» PROMPT
Your answer should be the lines of the listing that contain the word "GIUSEPPE".
_ _ _ _
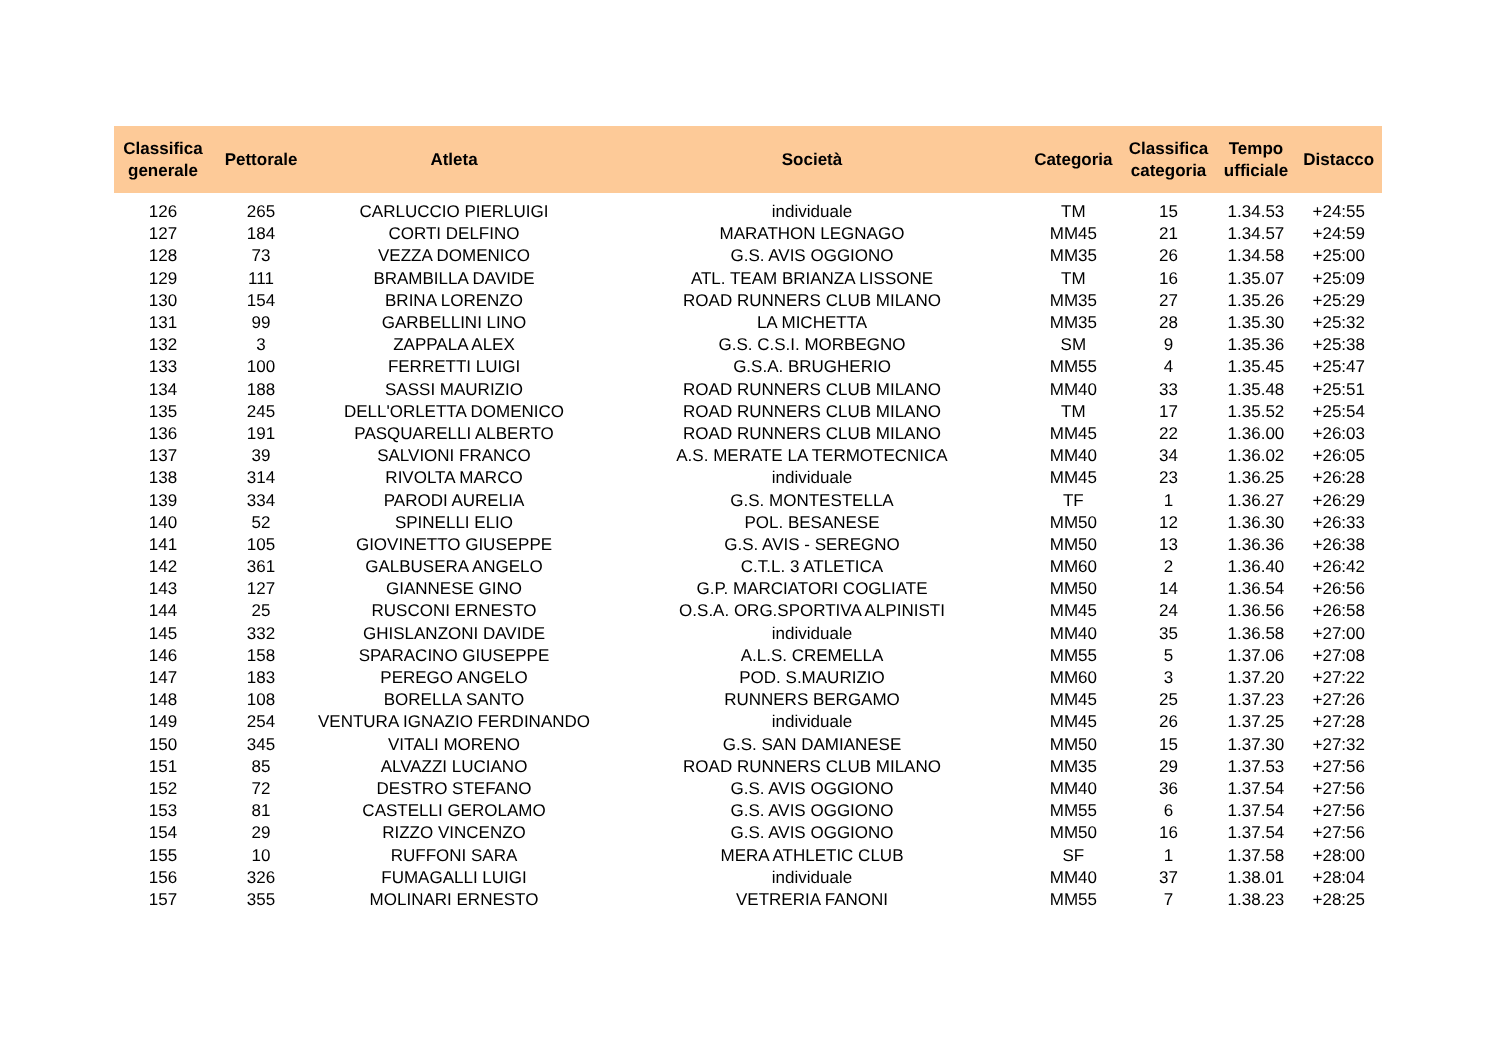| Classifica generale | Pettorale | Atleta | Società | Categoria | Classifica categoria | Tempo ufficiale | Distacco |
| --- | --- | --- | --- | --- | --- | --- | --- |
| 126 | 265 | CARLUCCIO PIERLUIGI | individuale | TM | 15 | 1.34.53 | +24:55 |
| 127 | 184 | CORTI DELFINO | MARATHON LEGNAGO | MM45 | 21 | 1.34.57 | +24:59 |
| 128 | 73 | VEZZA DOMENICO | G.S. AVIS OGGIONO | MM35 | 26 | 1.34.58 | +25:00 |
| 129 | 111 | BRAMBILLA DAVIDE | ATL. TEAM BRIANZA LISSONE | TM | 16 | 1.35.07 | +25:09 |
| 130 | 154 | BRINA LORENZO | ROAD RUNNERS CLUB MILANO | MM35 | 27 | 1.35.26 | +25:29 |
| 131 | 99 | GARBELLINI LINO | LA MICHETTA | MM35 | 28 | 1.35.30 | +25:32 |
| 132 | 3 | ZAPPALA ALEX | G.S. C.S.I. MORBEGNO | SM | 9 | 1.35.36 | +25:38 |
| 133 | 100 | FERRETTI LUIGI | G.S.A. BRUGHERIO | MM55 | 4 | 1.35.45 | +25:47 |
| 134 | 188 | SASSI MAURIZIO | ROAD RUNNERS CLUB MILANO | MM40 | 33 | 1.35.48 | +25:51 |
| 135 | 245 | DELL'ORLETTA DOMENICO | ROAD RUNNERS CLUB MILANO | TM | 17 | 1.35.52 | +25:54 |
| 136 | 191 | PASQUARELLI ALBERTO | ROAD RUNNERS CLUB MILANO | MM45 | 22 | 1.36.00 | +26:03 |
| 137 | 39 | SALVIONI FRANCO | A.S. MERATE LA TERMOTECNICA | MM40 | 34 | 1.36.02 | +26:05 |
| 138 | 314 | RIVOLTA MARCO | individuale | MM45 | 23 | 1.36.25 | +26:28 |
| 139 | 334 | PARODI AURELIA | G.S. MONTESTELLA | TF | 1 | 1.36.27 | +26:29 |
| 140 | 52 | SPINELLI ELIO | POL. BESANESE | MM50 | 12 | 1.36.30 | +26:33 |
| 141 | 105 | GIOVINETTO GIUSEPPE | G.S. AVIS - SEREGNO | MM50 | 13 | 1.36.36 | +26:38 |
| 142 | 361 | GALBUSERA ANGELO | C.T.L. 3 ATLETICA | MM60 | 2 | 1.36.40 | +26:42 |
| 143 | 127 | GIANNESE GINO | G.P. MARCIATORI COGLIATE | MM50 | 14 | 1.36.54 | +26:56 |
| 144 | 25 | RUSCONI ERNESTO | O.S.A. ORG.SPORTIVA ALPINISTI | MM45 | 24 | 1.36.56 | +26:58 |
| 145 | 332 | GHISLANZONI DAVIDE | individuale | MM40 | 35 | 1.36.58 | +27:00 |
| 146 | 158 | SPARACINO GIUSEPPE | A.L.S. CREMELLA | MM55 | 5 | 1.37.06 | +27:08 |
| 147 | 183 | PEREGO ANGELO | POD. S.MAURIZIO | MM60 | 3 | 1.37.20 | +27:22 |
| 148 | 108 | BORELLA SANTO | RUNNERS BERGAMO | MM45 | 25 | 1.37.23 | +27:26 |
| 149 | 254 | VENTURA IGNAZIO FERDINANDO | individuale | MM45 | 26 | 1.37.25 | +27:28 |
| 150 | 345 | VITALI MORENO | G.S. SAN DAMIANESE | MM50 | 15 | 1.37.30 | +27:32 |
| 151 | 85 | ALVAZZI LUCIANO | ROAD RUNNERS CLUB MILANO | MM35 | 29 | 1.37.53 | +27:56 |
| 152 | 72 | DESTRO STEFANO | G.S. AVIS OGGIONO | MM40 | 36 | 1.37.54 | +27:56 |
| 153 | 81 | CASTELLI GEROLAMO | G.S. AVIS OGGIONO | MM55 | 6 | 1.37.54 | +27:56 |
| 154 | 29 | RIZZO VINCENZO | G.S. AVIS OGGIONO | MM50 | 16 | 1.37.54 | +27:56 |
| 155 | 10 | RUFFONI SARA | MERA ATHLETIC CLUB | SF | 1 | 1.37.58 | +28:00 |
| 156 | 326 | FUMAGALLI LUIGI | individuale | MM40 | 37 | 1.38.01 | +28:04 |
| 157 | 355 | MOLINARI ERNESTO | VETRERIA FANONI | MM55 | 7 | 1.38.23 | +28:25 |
_ _ _ _
» FINISHED EXERCISE
| 141 | 105 | GIOVINETTO GIUSEPPE | G.S. AVIS - SEREGNO | MM50 | 13 | 1.36.36 | +26:38 |
| 146 | 158 | SPARACINO GIUSEPPE | A.L.S. CREMELLA | MM55 | 5 | 1.37.06 | +27:08 |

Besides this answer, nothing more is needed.